The other day, Slack’s latest and (dare I say?) most incredible video came to my attention. There are no words … just check it out:
This was actually a TV spot and it is just so … out there! I mean, really, before we dig into the meat of this video, can we just pause for a moment and consider how off-the-wall this concept is? I just … it’s just … ah, amazing! I feel like half the reason I kept watching was just because it was so unusual! Slack definitely got me for the full duration of the video! Oh, and they also produced a blooper reel – which is just hilarious, since there obviously wasn’t a blooper reel to begin with (because, you know, those animals weren’t actually filmed in real life … or real at all, for that matter). We’ll get to the bloopers in a bit.
For now, let’s take a look at what we can all learn from Slack’s stroke of brilliance.
Show the Product, Naturally
We all have a need to create a video that explains what our product is and what the main value prop is. Slack’s out-of-the-box thinking can teach us two things about doing this in our own videos:
- They showed us (instead of telling us) why their product was so great in the form of a story, from start to finish. Everyone was getting covered in rain on a rainy day and even those who did use umbrellas, struggled. There’s your pain point. Your conflict. Then you see the whole team work together to solve the problem – from concept to prototype to production to reality.
- They incorporated their product into the natural environment. In other words, there were very few shots of a mouse moving along a desktop screen. Which makes sense, because very few people want to see that – at least at the early stage of the buying process that this video is appealing to. Slack added messages into the general office scene which makes the video more interesting to watch and also alludes to the fact that Slack’s product really does fit seamlessly into your life … or an owl’s life anyway!
Build out Strong, Supporting Assets
Slack stretched beyond their TV spot to incorporate a supporting campaign. The video was accompanied by a landing page, which was smartly referred to in the final CTA of the video: www.slack.com/animals. What I love about their landing page is that it is really campaign-focused, even down to the imagery throughout. You see Slack messages from Geoff the lion and Alan the prawn. What’s also great about this landing page is that, while being customized to this specific campaign, it still stays very true to Slack’s messaging overall. Their tagline always stays close to something about amazing teams or teams doing amazing things. If you go to their home page (one of four or five versions of it!), you’ll likely read that Slack is a messaging app for teams … of some sort.
And this landing page and campaign was no different: Slack is for amazing teams. Plus, as another extension of this campaign that the audience can stay engaged with, Slack even produced that blooper reel I mentioned earlier. And man – do content-hungry internet goers LOVE blooper reels!
I don’t know what it is about blooper reels, do we just love seeing other people (or ahem, animals) screw up? Whatever the reason, this is almost always a good addition to a video campaign. It’s a real, engagement-boosting initiative in any campaign, that’s for sure.

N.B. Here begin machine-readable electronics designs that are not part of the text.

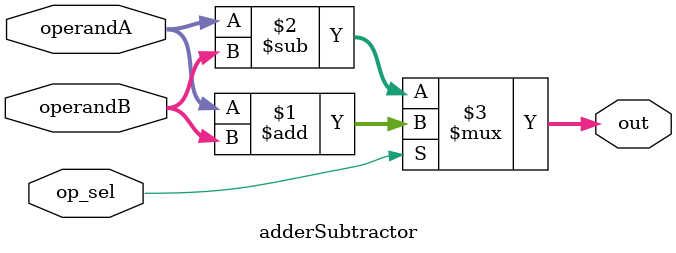
<source format=v>
module calc(HEX0, SW, KEY, clk);
	input [8:0] SW;
	input [2:0] KEY;
	input clk;
	output [6:0] HEX0;
	
	//Calculator for adding or subtracting two 4 bit values
	//Wire Setup
	wire [3:0] A, B, R, S;
	
	//Reg_A
	register4bit Reg_A(A, SW[3:0], KEY[0], clk);
	//Reg_B
	register4bit Reg_B(B, SW[7:4], KEY[1], clk);
	//Add/Sub
	adderSubtractor addSub(S, A, B, SW[8]);
	//Reg_Out
	register4bit Reg_out(R, S, KEY[2], clk);
	//Decoder
	decoderHexTo7Segment decoder(HEX0, R);
	
endmodule


module register4bit(data_out, data_in, ld, clk);
	input [3:0] data_in;
	input ld;
	input clk;
	output reg [3:0] data_out;
	
	//4 bit register with sychronous enable triggered on clock's positive edge
	always @(posedge clk)
		if (ld)
			data_out = data_in;
			
endmodule


module decoderHexTo7Segment(seven_seg0, HEX);
	input [3:0] HEX;
	output [6:0] seven_seg0;
	
	//Hexadecimal -> 7-Segment Display Logic Converter
	/*a*/assign seven_seg0[0] = ~HEX[3]&~HEX[2]&~HEX[1]&HEX[0] | ~HEX[3]&HEX[2]&~HEX[1]&~HEX[0] | HEX[3]&~HEX[2]&HEX[1]&HEX[0] | HEX[3]&HEX[2]&~HEX[1]&HEX[0];
	/*b*/assign seven_seg0[1] = HEX[3]&HEX[2]&~HEX[0] | HEX[2]&HEX[1]&~HEX[0] | HEX[3]&HEX[1]&HEX[0] | ~HEX[3]&HEX[2]&~HEX[1]&HEX[0];
	/*c*/assign seven_seg0[2] = HEX[3]&HEX[2]&~HEX[0] | HEX[3]&HEX[2]&HEX[1] | ~HEX[3]&~HEX[2]&HEX[1]&~HEX[0];
	/*d*/assign seven_seg0[3] = ~HEX[3]&~HEX[2]&~HEX[1]&HEX[0] | ~HEX[3]&HEX[2]&~HEX[1]&~HEX[0] | HEX[3]&~HEX[2]&HEX[1]&~HEX[0] | HEX[2]&HEX[1]&HEX[0];
	/*e*/assign seven_seg0[4] = ~HEX[3]&HEX[0] | ~HEX[2]&~HEX[1]&HEX[0] | ~HEX[3]&HEX[2]&~HEX[1];
	/*f*/assign seven_seg0[5] = HEX[3]&HEX[2]&~HEX[1]&HEX[0] | ~HEX[3]&~HEX[2]&HEX[1] | ~HEX[3]&HEX[1]&HEX[0] | ~HEX[3]&~HEX[2]&HEX[0];
	/*g*/assign seven_seg0[6] = HEX[3]&HEX[2]&~HEX[1]&~HEX[0] | ~HEX[3]&HEX[2]&HEX[1]&HEX[0] | ~HEX[3]&~HEX[2]&~HEX[1];

endmodule


module adderSubtractor(out, operandA, operandB, op_sel);
	input [3:0] operandA;
	input [3:0] operandB;
	input op_sel;
	output [3:0] out;

	//Adder/subtractor. Addition performed when op_sel = 1, subtract when op_sel = 0
	assign out = op_sel ? (operandA + operandB) : (operandA - operandB);
	
endmodule

</source>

Infuse Brand Colors into Video
Speaking of branding with consistent taglines, did you notice how frequently the scenes of this video incorporated Slack’s brand colors? Let me remind you. Here’s the Slack’s logo:
And here is the animals’ office:
Or… here’s the Slack logo:
And here are the flying umbrellas:
This color infusion is a super subtle branding strategy that helps Slack tell the same story and convey the same feelings across multiple assets. It helps with brand consistency. Here, it’s not overbearing and it’s certainly not in every scene, but it was definitely a conscious effort (which, by the way, is a lot easier to add in when it’s an animated film!).

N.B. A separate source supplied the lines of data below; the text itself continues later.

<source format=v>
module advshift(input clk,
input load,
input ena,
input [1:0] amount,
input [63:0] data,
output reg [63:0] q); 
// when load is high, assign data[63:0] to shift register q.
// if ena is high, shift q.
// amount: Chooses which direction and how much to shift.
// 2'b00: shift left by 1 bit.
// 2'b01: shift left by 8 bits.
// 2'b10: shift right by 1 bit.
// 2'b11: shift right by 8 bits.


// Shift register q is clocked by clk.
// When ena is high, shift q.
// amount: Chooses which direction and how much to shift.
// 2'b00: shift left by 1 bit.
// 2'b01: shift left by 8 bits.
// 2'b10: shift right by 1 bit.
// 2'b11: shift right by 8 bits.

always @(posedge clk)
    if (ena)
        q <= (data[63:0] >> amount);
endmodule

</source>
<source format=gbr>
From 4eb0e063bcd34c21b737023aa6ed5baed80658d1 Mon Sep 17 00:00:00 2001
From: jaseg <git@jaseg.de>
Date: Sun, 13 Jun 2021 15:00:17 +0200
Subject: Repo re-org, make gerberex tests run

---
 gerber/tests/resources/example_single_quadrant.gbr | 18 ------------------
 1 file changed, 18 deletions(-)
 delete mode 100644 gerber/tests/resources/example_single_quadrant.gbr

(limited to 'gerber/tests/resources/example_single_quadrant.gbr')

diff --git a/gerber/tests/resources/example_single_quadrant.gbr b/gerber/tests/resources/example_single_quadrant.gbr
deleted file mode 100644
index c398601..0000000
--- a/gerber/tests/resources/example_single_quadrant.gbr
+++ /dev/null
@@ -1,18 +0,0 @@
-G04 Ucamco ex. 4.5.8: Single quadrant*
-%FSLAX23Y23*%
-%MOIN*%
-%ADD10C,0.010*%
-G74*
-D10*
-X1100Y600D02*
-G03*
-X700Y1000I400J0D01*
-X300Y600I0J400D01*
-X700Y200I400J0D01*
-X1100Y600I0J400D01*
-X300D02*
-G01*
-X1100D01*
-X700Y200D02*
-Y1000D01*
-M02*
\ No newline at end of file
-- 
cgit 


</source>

Make the Point Clearer with a Metaphor
I’ve talked about the value of metaphorical concepts in video before, like when we took a deep dive into the video for KLM Royal Dutch Airlines’ lost and found puppy. And the concept has proven true in this video, too. What do I mean by metaphor in video? Well let’s just say that there aren’t actually teams of animals using Slack.
Not only does this metaphorical representation make the video more interesting to watch (than, say, a bunch of humans building an innovative product together – snore), but it also actually helps Slack prove their point and drive it further home: any kind of team can benefit from Slack’s collaboration app. Yes, even animals.
No, I’m not suggesting that we all want to be a beatboxing prawn or a world-traveling beaver (and no, I don’t think he’s Canadian), but we do aspire to be innovative. And you don’t get much more innovative than a flying umbrella. What does your audience crave? How can you help them get closer to who they aspire to be? This is what you should be representing in your videos.
And in Slack’s case, the voiceover at the end really seals the deal when he says “all kinds of people and all kinds of teams use Slack to do amazing things”. It was at this point that I caught myself mentally ‘hoorahing’: “Yeah! I want to do amazing things!”. You, too? Maybe it was just me.
A Word of Caution
Okay, I do have to come down from my high for just a second. A real shame, I know.
I want to warn you, that while this concept was just crazy (amazingly crazy, but still crazy), it works for Slack because their product is relatively simple to understand. Just make sure you don’t come up with a concept so abstract that no one has a clue what’s going on or what the heck you do.
Now, back to it … how much did you love that video?!